# Daiwa Tackle Pricing



## Buff (Dec 31, 2005)

Just a quick one.
Just been informed by my regular tackle store here in Adelaide that they have been told by Daiwa that the book price for all Daiwa gear will be increasing by 20% by the middle of next month  .

Have just put on order to miss the price rise a Saltiga Z4500 that I have been Humming and Haring about for ages :twisted:

So if you NEED a new reel it may pay to get it sooner than later :?


----------



## fishnfreak (Jun 22, 2007)

Whoa, how can they justify that? Have the reels suddenly aged, and become higher quality all of a sudden?


----------



## Nativeman (Sep 6, 2005)

Thanks for the heads up, I've been eying off a new reel or two from the daiwa stable. 

Cheers


----------



## Feral (Oct 18, 2008)

I'd be surprised if most gear only rose by 20%, the dollar has dropped nearly 40% in the last 3 months (stuff the financial crisis its the dollar drop that is going to hurt us all!)


----------



## SharkNett (Feb 20, 2006)

Didn't notice alot of tackle prices drop while the dollar was up tho :twisted:


----------



## Wrassemagnet (Oct 17, 2007)

that's right Buff, i have heard the same from blokes selling all sorts of tackle, not just Daiwa. Overseas ebay purchases are already reflecting the full aussie dollar woes so in fact it is a good time to buy old stock retail from Aussie stores if you are in the market. There is a 20% off g loomis special for october at a well known mail order place based in coff's harbour and i bit the bullet (or it bit me??) today for a surf rod and surf reel (happened to be a Daiwa)- i have no association with them other than as a regularly fleeced tackle junkie customer, not sure if i am allowed to post their name here...
Jim


----------



## Wrassemagnet (Oct 17, 2007)

Ok thanks Kraley,

it's motackle, http://www.motackle.com.au.
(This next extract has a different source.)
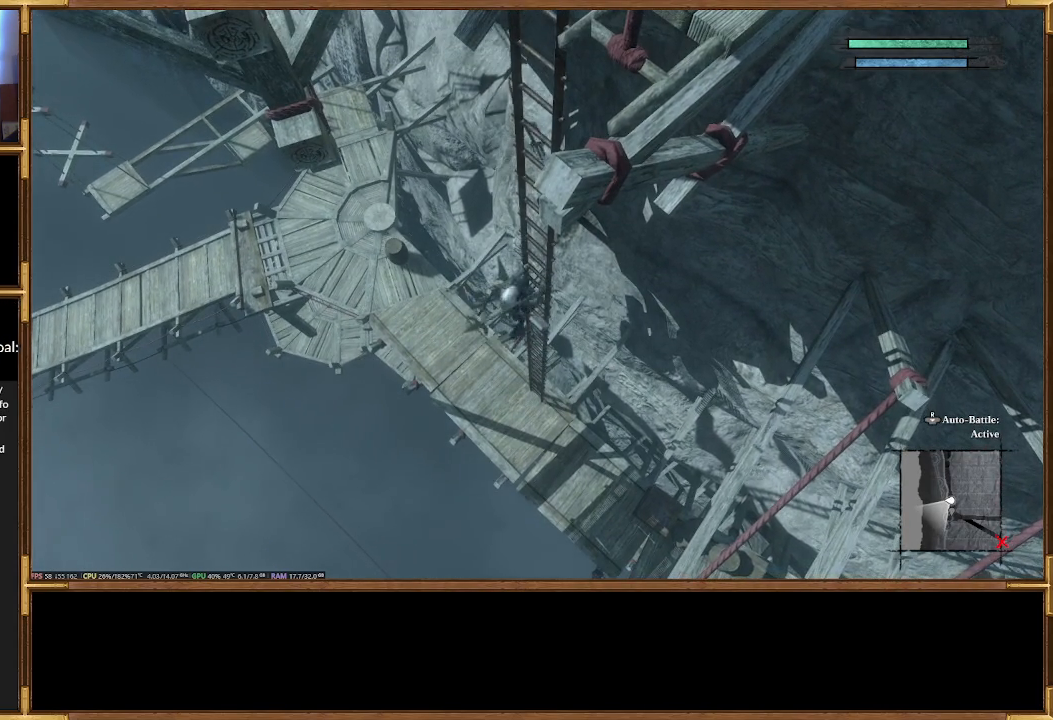
{"buttons": ["R2"], "events": []}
nup, no compo of any sort from them nor am i involved in any other type of agency arrangement in my line of work. Also, i am carefully not commenting on whether it actually is good value or whether to expect good service etc it's strictly buyer beware and all that.

hope this helps a few tackle junkies, gawd i nearly died when i saw the lure collections on a related thread.

Jim


----------



## Jase (Aug 11, 2008)

I picked up a Saltiga Z4500 a couple of months ago - sweet piece of kit!

yep prices are all going to be increasing, the Yen is at around 58 cents!!!! I was in Japan in July and the price was 99 cents!

Ananconda are having a 15% off all fishing gear tomorrow in most states and friday in others, they stock some Daiwa Tournament reels including Saltiga stuff so it might be worth thinking about?

cheers

Jase


----------



## SharkNett (Feb 20, 2006)

leftieant said:


> Not just tackle going up... I work in a bicycle store and we are dealing with cost increases of 20 to 40% on imported bikes. One manufacturer has increased their wholesale price twice in the last four weeks. With the dollar dropping, steel and rubber prices rising, we're caught smack bang in the middle!


Thanks for tip. Ordered myself a pre increase 2009 Scott P1 today.


----------